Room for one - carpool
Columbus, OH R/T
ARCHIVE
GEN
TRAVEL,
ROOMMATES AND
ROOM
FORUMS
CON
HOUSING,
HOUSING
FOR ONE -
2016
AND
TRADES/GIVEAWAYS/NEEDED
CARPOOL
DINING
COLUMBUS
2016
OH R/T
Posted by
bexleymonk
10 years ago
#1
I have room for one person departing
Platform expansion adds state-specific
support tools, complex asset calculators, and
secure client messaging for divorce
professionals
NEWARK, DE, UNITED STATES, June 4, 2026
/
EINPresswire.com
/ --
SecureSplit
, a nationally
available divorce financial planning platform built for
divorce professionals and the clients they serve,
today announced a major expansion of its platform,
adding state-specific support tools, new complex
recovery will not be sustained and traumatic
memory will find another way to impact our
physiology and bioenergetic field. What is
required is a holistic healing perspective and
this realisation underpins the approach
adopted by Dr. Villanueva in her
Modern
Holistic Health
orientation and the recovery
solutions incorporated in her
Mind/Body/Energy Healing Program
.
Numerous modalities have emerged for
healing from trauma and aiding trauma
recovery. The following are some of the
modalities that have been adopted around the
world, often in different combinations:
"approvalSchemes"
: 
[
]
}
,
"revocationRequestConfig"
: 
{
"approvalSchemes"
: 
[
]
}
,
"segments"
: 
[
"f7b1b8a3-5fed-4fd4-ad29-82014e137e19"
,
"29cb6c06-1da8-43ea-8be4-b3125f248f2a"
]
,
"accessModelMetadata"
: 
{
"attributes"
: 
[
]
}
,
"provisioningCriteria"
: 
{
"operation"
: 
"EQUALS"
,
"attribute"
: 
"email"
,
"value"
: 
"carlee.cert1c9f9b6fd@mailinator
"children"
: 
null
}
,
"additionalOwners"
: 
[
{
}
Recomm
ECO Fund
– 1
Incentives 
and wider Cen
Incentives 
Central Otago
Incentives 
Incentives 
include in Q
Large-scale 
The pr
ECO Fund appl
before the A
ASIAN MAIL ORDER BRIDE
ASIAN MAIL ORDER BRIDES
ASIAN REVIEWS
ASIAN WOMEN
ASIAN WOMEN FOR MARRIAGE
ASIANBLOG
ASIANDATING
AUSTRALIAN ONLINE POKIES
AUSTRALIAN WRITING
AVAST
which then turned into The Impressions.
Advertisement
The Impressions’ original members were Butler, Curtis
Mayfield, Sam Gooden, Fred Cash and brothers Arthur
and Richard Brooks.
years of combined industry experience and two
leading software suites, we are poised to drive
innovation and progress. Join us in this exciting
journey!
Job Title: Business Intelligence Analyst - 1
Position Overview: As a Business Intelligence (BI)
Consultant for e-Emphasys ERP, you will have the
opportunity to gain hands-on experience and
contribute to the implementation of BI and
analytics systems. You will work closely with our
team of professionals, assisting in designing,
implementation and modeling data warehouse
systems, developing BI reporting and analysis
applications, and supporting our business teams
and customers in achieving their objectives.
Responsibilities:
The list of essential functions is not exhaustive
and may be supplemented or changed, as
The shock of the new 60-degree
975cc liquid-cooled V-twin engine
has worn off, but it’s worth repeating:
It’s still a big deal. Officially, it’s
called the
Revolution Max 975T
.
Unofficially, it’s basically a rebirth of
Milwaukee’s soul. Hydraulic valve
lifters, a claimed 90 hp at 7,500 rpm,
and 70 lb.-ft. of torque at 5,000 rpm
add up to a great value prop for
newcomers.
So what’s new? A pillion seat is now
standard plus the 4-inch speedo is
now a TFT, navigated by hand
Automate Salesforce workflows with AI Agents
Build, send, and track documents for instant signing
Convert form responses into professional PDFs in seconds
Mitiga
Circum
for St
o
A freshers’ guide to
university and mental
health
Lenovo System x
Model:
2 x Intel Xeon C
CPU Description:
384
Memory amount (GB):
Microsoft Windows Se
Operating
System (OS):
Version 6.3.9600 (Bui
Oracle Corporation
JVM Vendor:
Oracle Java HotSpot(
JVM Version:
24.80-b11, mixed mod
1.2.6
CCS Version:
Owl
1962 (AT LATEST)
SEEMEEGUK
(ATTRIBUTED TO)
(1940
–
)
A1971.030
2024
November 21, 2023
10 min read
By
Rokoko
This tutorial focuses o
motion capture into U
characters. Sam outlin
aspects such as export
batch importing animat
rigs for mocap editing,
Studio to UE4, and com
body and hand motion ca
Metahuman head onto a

----------------

Return every line of the data above, keeping each word, character, and line break unchanged.

Room for one - carpool
Columbus, OH R/T
ARCHIVE
GEN
TRAVEL,
ROOMMATES AND
ROOM
FORUMS
CON
HOUSING,
HOUSING
FOR ONE -
2016
AND
TRADES/GIVEAWAYS/NEEDED
CARPOOL
DINING
COLUMBUS
2016
OH R/T
Posted by
bexleymonk
10 years ago
#1
I have room for one person departing
Platform expansion adds state-specific
support tools, complex asset calculators, and
secure client messaging for divorce
professionals
NEWARK, DE, UNITED STATES, June 4, 2026
/
EINPresswire.com
/ --
SecureSplit
, a nationally
available divorce financial planning platform built for
divorce professionals and the clients they serve,
today announced a major expansion of its platform,
adding state-specific support tools, new complex
recovery will not be sustained and traumatic
memory will find another way to impact our
physiology and bioenergetic field. What is
required is a holistic healing perspective and
this realisation underpins the approach
adopted by Dr. Villanueva in her
Modern
Holistic Health
orientation and the recovery
solutions incorporated in her
Mind/Body/Energy Healing Program
.
Numerous modalities have emerged for
healing from trauma and aiding trauma
recovery. The following are some of the
modalities that have been adopted around the
world, often in different combinations:
"approvalSchemes"
: 
[
]
}
,
"revocationRequestConfig"
: 
{
"approvalSchemes"
: 
[
]
}
,
"segments"
: 
[
"f7b1b8a3-5fed-4fd4-ad29-82014e137e19"
,
"29cb6c06-1da8-43ea-8be4-b3125f248f2a"
]
,
"accessModelMetadata"
: 
{
"attributes"
: 
[
]
}
,
"provisioningCriteria"
: 
{
"operation"
: 
"EQUALS"
,
"attribute"
: 
"email"
,
"value"
: 
"carlee.cert1c9f9b6fd@mailinator
"children"
: 
null
}
,
"additionalOwners"
: 
[
{
}
Recomm
ECO Fund
– 1
Incentives 
and wider Cen
Incentives 
Central Otago
Incentives 
Incentives 
include in Q
Large-scale 
The pr
ECO Fund appl
before the A
ASIAN MAIL ORDER BRIDE
ASIAN MAIL ORDER BRIDES
ASIAN REVIEWS
ASIAN WOMEN
ASIAN WOMEN FOR MARRIAGE
ASIANBLOG
ASIANDATING
AUSTRALIAN ONLINE POKIES
AUSTRALIAN WRITING
AVAST
which then turned into The Impressions.
Advertisement
The Impressions’ original members were Butler, Curtis
Mayfield, Sam Gooden, Fred Cash and brothers Arthur
and Richard Brooks.
years of combined industry experience and two
leading software suites, we are poised to drive
innovation and progress. Join us in this exciting
journey!
Job Title: Business Intelligence Analyst - 1
Position Overview: As a Business Intelligence (BI)
Consultant for e-Emphasys ERP, you will have the
opportunity to gain hands-on experience and
contribute to the implementation of BI and
analytics systems. You will work closely with our
team of professionals, assisting in designing,
implementation and modeling data warehouse
systems, developing BI reporting and analysis
applications, and supporting our business teams
and customers in achieving their objectives.
Responsibilities:
The list of essential functions is not exhaustive
and may be supplemented or changed, as
The shock of the new 60-degree
975cc liquid-cooled V-twin engine
has worn off, but it’s worth repeating:
It’s still a big deal. Officially, it’s
called the
Revolution Max 975T
.
Unofficially, it’s basically a rebirth of
Milwaukee’s soul. Hydraulic valve
lifters, a claimed 90 hp at 7,500 rpm,
and 70 lb.-ft. of torque at 5,000 rpm
add up to a great value prop for
newcomers.
So what’s new? A pillion seat is now
standard plus the 4-inch speedo is
now a TFT, navigated by hand
Automate Salesforce workflows with AI Agents
Build, send, and track documents for instant signing
Convert form responses into professional PDFs in seconds
Mitiga
Circum
for St
o
A freshers’ guide to
university and mental
health
Lenovo System x
Model:
2 x Intel Xeon C
CPU Description:
384
Memory amount (GB):
Microsoft Windows Se
Operating
System (OS):
Version 6.3.9600 (Bui
Oracle Corporation
JVM Vendor:
Oracle Java HotSpot(
JVM Version:
24.80-b11, mixed mod
1.2.6
CCS Version:
Owl
1962 (AT LATEST)
SEEMEEGUK
(ATTRIBUTED TO)
(1940
–
)
A1971.030
2024
November 21, 2023
10 min read
By
Rokoko
This tutorial focuses o
motion capture into U
characters. Sam outlin
aspects such as export
batch importing animat
rigs for mocap editing,
Studio to UE4, and com
body and hand motion ca
Metahuman head onto a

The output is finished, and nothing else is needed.